Metal processing and engineering has historically been one of the leading industrial sectors in Latvia, as the country was one of the high-tech manufacturing centres for the Soviet military and aerospace industries. Key advantages of the sector include its skilled and cost-efficient workforce, strong R&D capability, and access to metal supplies from Russia and markets in the west. Multiple foreign and local companies have integrated their production processes into the global supply chain, having most of their production exported.
- Highly developed logistics and communications infrastructure
- Supportive government policies
- Traditionally a leading sector with historical know-how
- Easy access to raw materials thanks to advantageous geographic location
- Competitive labour force
- Highly competitive in higher value products
- Shift towards more sophisticated production
Metalworking and Mechanical Engineering have traditionally played an important role in Latvia’s economy, today accounting for 23% (2018) of Latvia’s total exports. Latvia was the high-tech manufacturing centre for Soviet-era military and aerospace industries. Hence Latvia’s R&D capability and high educational standard of the sector’s workforce result from long-standing experience.

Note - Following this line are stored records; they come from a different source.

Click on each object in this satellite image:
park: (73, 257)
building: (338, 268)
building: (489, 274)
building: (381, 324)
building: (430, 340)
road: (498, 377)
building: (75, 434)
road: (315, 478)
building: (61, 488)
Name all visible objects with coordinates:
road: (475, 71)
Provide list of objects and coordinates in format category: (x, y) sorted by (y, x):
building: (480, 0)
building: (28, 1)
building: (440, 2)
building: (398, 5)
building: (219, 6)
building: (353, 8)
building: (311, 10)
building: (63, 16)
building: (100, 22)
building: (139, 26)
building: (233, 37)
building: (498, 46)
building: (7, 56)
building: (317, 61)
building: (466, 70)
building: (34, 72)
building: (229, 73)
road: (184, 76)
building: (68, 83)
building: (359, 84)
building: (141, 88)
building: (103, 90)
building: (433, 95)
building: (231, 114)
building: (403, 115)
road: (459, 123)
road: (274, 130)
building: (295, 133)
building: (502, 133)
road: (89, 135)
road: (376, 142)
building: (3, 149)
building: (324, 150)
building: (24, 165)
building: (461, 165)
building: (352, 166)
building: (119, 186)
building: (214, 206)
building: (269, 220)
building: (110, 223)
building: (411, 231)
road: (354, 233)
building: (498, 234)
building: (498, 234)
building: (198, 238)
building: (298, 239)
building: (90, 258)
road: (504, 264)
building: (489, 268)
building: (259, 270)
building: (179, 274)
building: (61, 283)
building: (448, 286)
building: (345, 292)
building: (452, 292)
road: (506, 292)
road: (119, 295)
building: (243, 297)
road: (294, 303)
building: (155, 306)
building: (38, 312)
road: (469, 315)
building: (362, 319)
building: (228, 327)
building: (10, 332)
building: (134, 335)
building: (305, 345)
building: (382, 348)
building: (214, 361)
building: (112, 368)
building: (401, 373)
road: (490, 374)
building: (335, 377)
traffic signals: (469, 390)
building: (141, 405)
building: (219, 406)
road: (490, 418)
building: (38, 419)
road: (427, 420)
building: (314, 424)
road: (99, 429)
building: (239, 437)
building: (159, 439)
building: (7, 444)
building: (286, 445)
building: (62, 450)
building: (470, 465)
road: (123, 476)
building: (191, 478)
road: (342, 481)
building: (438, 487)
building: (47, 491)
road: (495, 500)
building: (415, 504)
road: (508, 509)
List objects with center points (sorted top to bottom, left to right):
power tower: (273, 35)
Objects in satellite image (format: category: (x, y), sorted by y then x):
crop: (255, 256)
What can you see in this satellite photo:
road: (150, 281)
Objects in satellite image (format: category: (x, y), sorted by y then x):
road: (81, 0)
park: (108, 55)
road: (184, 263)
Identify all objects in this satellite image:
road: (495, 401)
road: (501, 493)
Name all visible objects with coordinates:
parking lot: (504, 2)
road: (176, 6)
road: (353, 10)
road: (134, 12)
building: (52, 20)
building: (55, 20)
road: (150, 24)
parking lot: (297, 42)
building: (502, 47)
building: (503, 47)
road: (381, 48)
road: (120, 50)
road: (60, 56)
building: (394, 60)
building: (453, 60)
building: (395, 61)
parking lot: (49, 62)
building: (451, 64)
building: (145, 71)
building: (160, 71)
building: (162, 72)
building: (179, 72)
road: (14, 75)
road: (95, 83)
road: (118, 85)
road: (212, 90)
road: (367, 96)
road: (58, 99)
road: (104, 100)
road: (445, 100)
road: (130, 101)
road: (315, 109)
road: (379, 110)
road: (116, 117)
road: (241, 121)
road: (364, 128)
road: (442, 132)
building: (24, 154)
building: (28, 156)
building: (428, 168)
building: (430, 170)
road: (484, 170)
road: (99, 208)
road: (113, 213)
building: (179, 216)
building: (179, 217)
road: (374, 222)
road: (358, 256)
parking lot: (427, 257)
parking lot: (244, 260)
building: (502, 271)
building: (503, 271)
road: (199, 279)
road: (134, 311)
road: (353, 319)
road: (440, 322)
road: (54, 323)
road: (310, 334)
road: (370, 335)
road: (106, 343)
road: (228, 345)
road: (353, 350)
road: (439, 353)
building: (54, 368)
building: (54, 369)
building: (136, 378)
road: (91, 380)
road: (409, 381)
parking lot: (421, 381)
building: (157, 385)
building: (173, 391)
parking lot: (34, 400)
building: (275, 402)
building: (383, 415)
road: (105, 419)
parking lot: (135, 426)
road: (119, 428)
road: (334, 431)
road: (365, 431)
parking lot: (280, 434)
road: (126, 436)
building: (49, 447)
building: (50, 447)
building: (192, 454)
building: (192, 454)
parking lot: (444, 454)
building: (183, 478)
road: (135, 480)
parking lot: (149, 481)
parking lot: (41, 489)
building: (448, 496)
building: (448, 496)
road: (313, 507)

Located at the heart of Europe’s fastest-growing area—the Baltic Sea region—after the disintegration of the Soviet Union, the sector recovered and production has shifted towards more sophisticated products, with the production share of basic metals declining. The sector covers a broad range of products, from basic metals to electronics, machinery and equipment for manufacturing medical, precision and optical instruments. Currently, the sector is based mainly on export-oriented contract manufacturing activities and several large companies have successfully integrated their manufacturing process in global supply chain logistics systems.
Convenient access to raw materials is provided by Latvia’s geographic position as a gateway between east and west and a well-developed logistics network, with the best railway links to Russia. A competitive labour force and high investment in tangible assets supports the sector’s future expansion and the shift towards more sophisticated products. Government initiatives encourage this shift and also aim to promote energy efficiency which, in comparison to other CEE countries, is already quite high.